The problem:
A verbatim copy of all the data is required; the pictures should not appear in it.
Supplied information below:
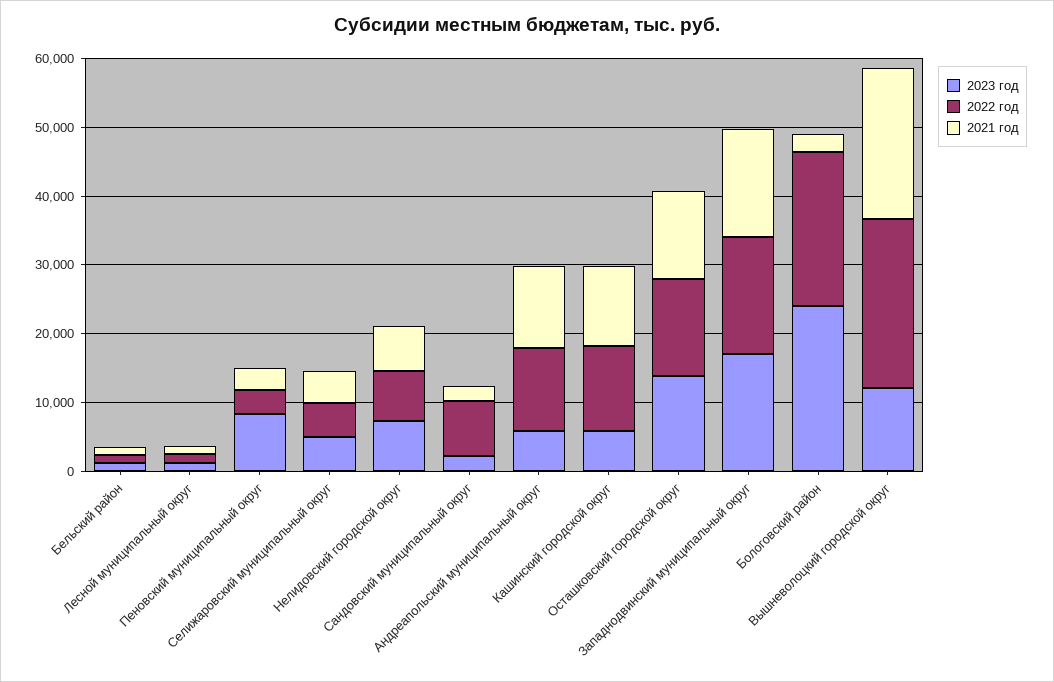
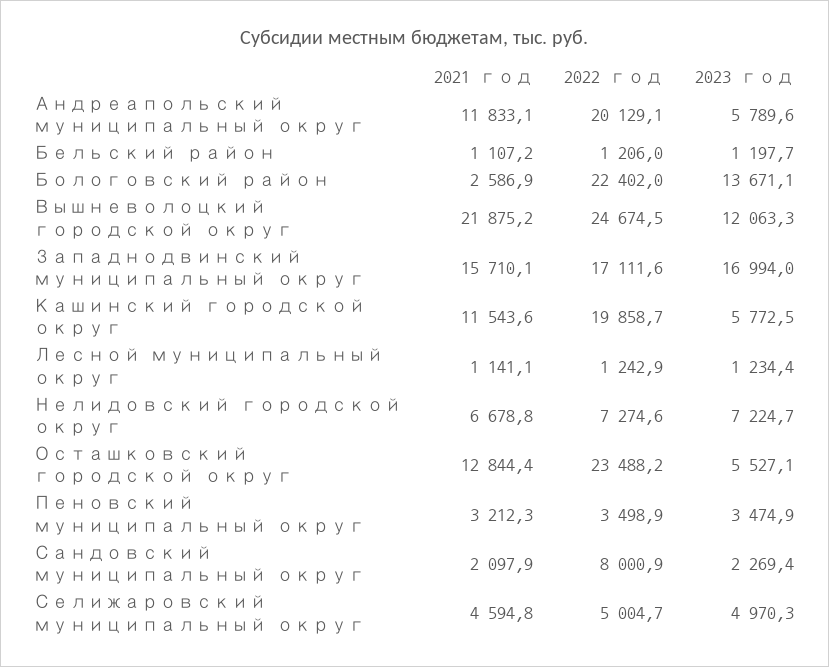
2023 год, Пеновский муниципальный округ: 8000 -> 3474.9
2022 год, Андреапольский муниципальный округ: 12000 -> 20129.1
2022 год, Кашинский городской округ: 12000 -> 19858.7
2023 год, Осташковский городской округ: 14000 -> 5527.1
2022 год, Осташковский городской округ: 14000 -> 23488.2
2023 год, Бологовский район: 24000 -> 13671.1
End of Supplied information.
Solution to the exercise:
2023 год, Пеновский муниципальный округ: 8000 -> 3474.9
2022 год, Андреапольский муниципальный округ: 12000 -> 20129.1
2022 год, Кашинский городской округ: 12000 -> 19858.7
2023 год, Осташковский городской округ: 14000 -> 5527.1
2022 год, Осташковский городской округ: 14000 -> 23488.2
2023 год, Бологовский район: 24000 -> 13671.1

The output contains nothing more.